Professional ratings
Aggregate scores
| Source | Rating |
| Rotten Tomatoes (Tomatometer) | 80% |
| Rotten Tomatoes (Average Score) | 6.30/10 |
Review scores
| Source | Rating |
| The A.V. Club | B+ |
| Radio Times | Star |
| The Independent | Star |
| The Telegraph | Star |

=== Broadcast ===
"Survivors of the Flux" aired on 28 November 2021. The episode serves as the fifth part of a six-part story, entitled Flux.

=== Ratings ===
Overnight the episode was seen by 3.82 million viewers. The seven-day consolidated rating (counting all views across all platforms within seven days of broadcast) was 4.83 million. The episode was the ninth-highest rated programme on BBC1 for the week, and the 21st-highest programme across all channels for the week.

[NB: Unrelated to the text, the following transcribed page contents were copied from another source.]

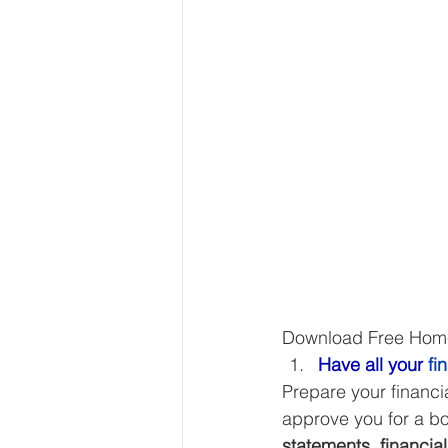
Download Free Homeb
Have all your
 fi
Prepare your financi
approve you for a bo
statements, financial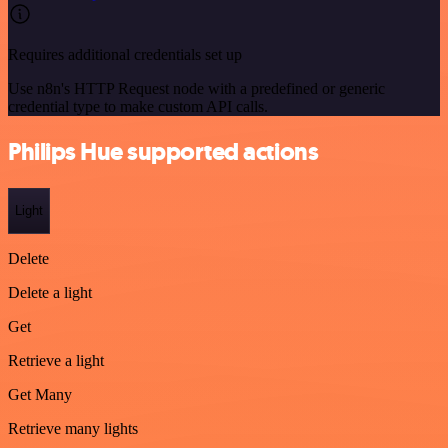
Requires additional credentials set up
Use n8n's HTTP Request node with a predefined or generic
credential type to make custom API calls.
Philips Hue supported actions
Light
Delete
Delete a light
Get
Retrieve a light
Get Many
Retrieve many lights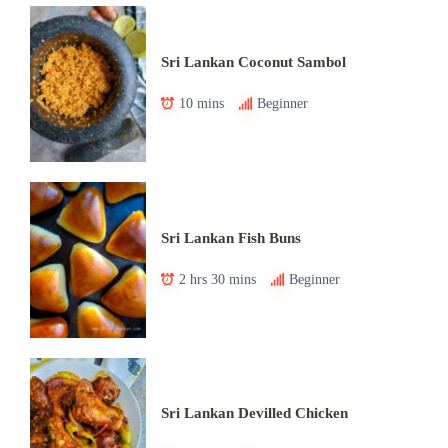
Sri Lankan Coconut Sambol
10 mins
Beginner
Sri Lankan Fish Buns
2 hrs 30 mins
Beginner
Sri Lankan Devilled Chicken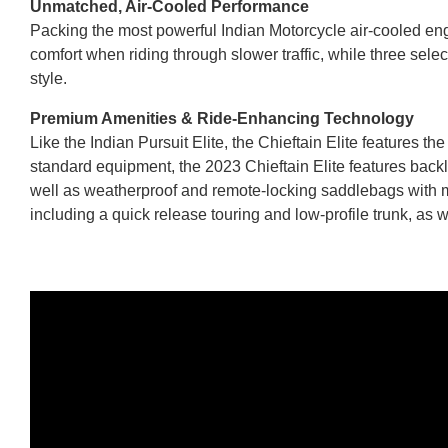
Unmatched, Air-Cooled Performance
Packing the most powerful Indian Motorcycle air-cooled engi
comfort when riding through slower traffic, while three selec
style.
Premium Amenities & Ride-Enhancing Technology
Like the Indian Pursuit Elite, the Chieftain Elite featur
standard equipment, the 2023 Chieftain Elite features back
well as weatherproof and remote-locking saddlebags with mor
including a quick release touring and low-profile trunk, as w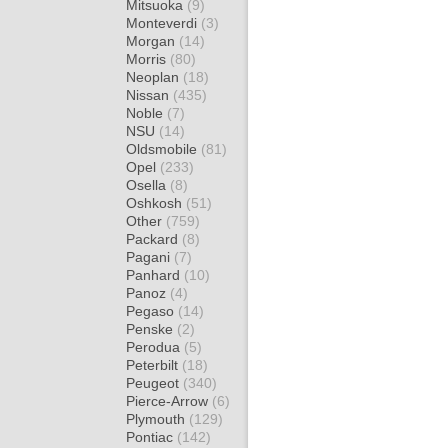
Mitsuoka
(9)
Monteverdi
(3)
Morgan
(14)
Morris
(80)
Neoplan
(18)
Nissan
(435)
Noble
(7)
NSU
(14)
Oldsmobile
(81)
Opel
(233)
Osella
(8)
Oshkosh
(51)
Other
(759)
Packard
(8)
Pagani
(7)
Panhard
(10)
Panoz
(4)
Pegaso
(14)
Penske
(2)
Perodua
(5)
Peterbilt
(18)
Peugeot
(340)
Pierce-Arrow
(6)
Plymouth
(129)
Pontiac
(142)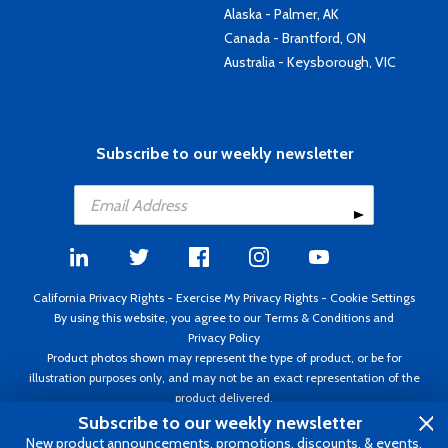
Alaska - Palmer, AK
Canada - Brantford, ON
Australia - Keysborough, VIC
Subscribe to our weekly newsletter
California Privacy Rights
-
Exercise My Privacy Rights
-
Cookie Settings
By using this website, you agree to our
Terms & Conditions
and
Privacy Policy
Product photos shown may represent the type of product, or be for
illustration purposes only, and may not be an exact representation of the
product delivered.
Copyright ©1995 - 2026 Aircraft Spruce ®. All rights reserved. Prices subject
Subscribe to our weekly newsletter
to change without notice. Invoice currency USD.
New product announcements, promotions, discounts, & events.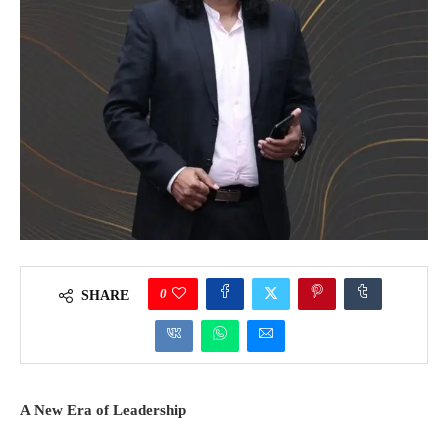
0
SHARE
A New Era of Leadership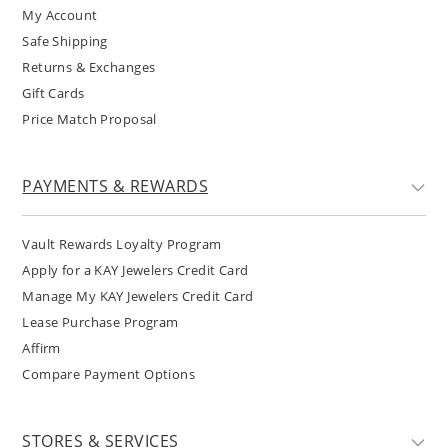
My Account
Safe Shipping
Returns & Exchanges
Gift Cards
Price Match Proposal
PAYMENTS & REWARDS
Vault Rewards Loyalty Program
Apply for a KAY Jewelers Credit Card
Manage My KAY Jewelers Credit Card
Lease Purchase Program
Affirm
Compare Payment Options
STORES & SERVICES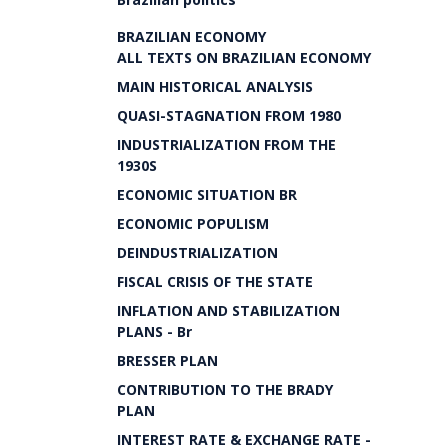
BRAZILIAN ECONOMY
ALL TEXTS ON BRAZILIAN ECONOMY
MAIN HISTORICAL ANALYSIS
QUASI-STAGNATION FROM 1980
INDUSTRIALIZATION FROM THE
1930S
ECONOMIC SITUATION BR
ECONOMIC POPULISM
DEINDUSTRIALIZATION
FISCAL CRISIS OF THE STATE
INFLATION AND STABILIZATION
PLANS - Br
BRESSER PLAN
CONTRIBUTION TO THE BRADY
PLAN
INTEREST RATE & EXCHANGE RATE -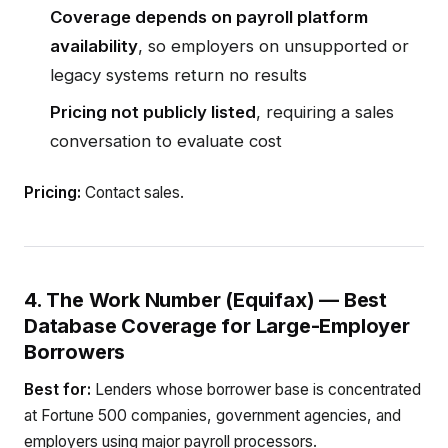
Coverage depends on payroll platform
availability
, so employers on unsupported or
legacy systems return no results
Pricing not publicly listed
, requiring a sales
conversation to evaluate cost
Pricing:
Contact sales.
4. The Work Number (Equifax) — Best
Database Coverage for Large-Employer
Borrowers
Best for:
Lenders whose borrower base is concentrated
at Fortune 500 companies, government agencies, and
employers using major payroll processors.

=== Critical reception ===
On Rotten Tomatoes, a review aggregator website, 80% of five critics gave the episode a positive review, with an average rating of 6.3 out of 10. The character of Tecteun was criticised by several reviewers. Martin Belam of The Guardian called the scenes between the Doctor and Tecteun “tense”, but noted the lack of characterisation for Tecteun beforehand “for it to have real bite”. He also criticised how the character is immediately “bumped off”. Chris Allcock called “Tecteun’s motivations very messy” and “also largely meaningless” due to her sudden death. In a review for The Daily Telegraph, Michael Hogan criticised the character’s personality and death, with Caroline Siede of The A.V. Club similarly criticising her reveal and death as “flat”. Bleeding Cools Adi Tantimedh criticised Tecteun as a "smug and bored" character.